Renting to Pay Off Your EMI strategy
Naturally the positive aspect of this strategy is known to all. If your investment helps you pay off your debts, nothing like it. But this is what you should bear in mind:
- Rental income is usually in the range of three to five per cent. Therefore, suppose you are investing into a Rs 50 lakh home with a loan amount of 80 per cent, EMIs over a 20-year period at 10 per cent interest will come to Rs 39,000 per month. Now if the property is rented out for Rs 20,000 per month, you still must manage an extra cashflow of Rs 19,000 per month because that is above the rent you are getting. In this case, the ideal scenario would be if you can restrict your loan to Rs 20 lakh and then the EMI will match the rent.

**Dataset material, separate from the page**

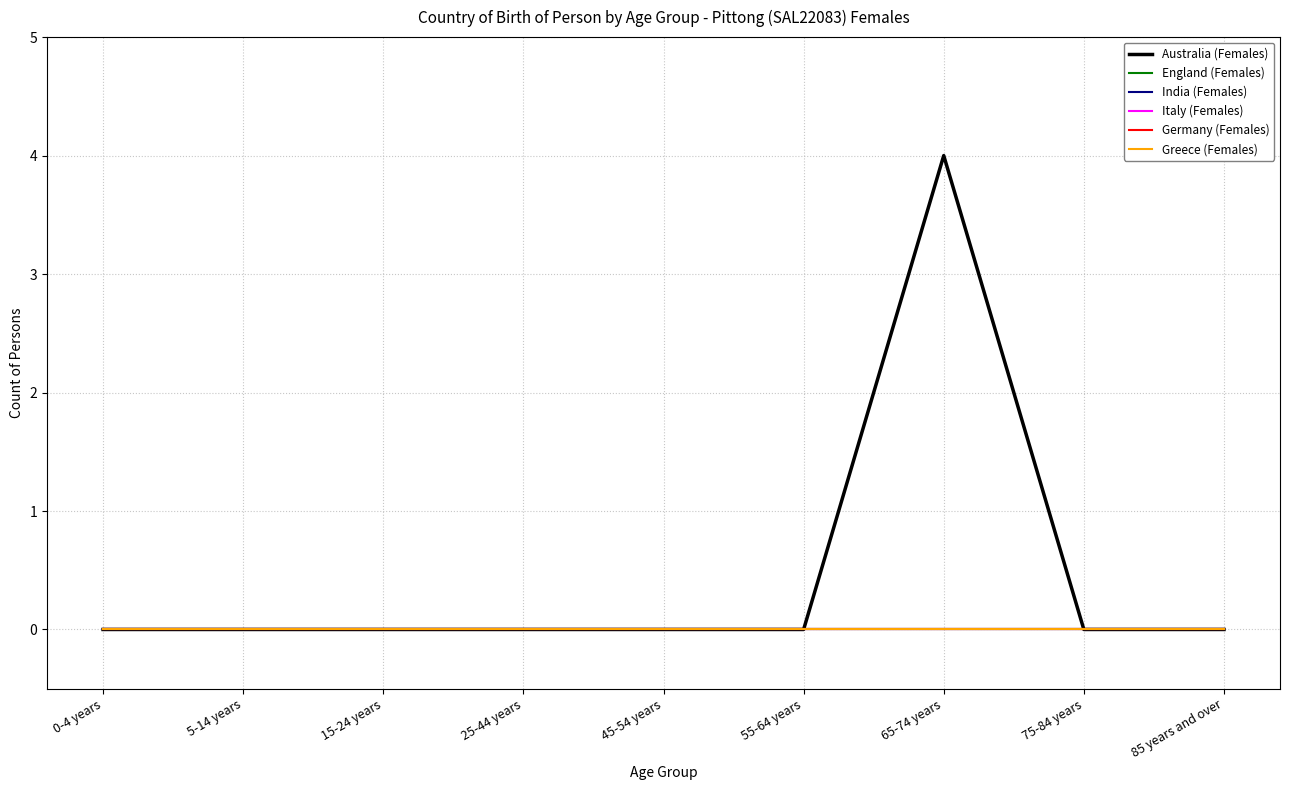

True or false: Germany (Females) has more than 1 interior local peaks.

False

- If the rent is your only way to pay off your EMI's consider times where the property may be unoccupied- say for two months in a year or even six months.
- In grave situations, you can even sell off your property. However, do keep in mind the time needed for that transaction.

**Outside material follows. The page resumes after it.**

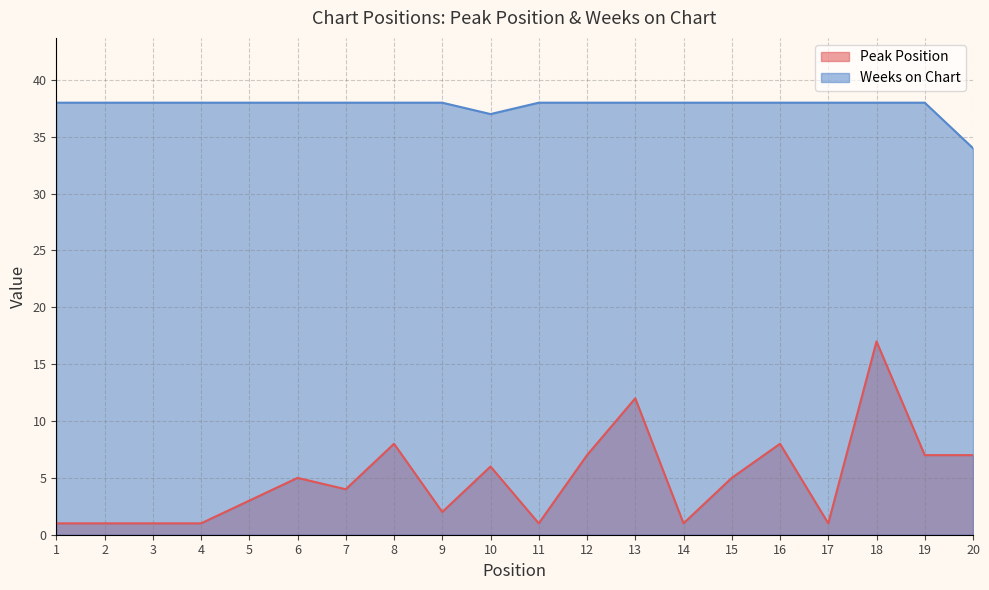

Does the chart display data point markers on the line(s)?

No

Property prices in Indian cities
Bengaluru, for example, continues to be favourable for renting than buying even though average property rents have increased. In Chennai, too, renting is affordable given that while property prices increased, it had a negative impact on rental values. Delhi is expensive, renting and buying will be equally heavy on your pocket while the NCR cools that tension for you. The most affordable in the list is seemingly Hyderabad for both buying and renting, like Ahmedabad. It is estimated that those with an annual income above Rs 9 lakh can buy a house easily. Mumbai property prices are out of reach for even those who earn up to Rs 25 lakh per annum. Pune has a similar trend across rental accommodation and property prices and for the floating population, renting is a viable choice. Kolkata is also on buyers' cards because of affordability.
Before making any decision, take into consideration the stability and growth of your income, expenses to sail through unforeseen circumstances, economic instability as also your willingness to shrink your expenses.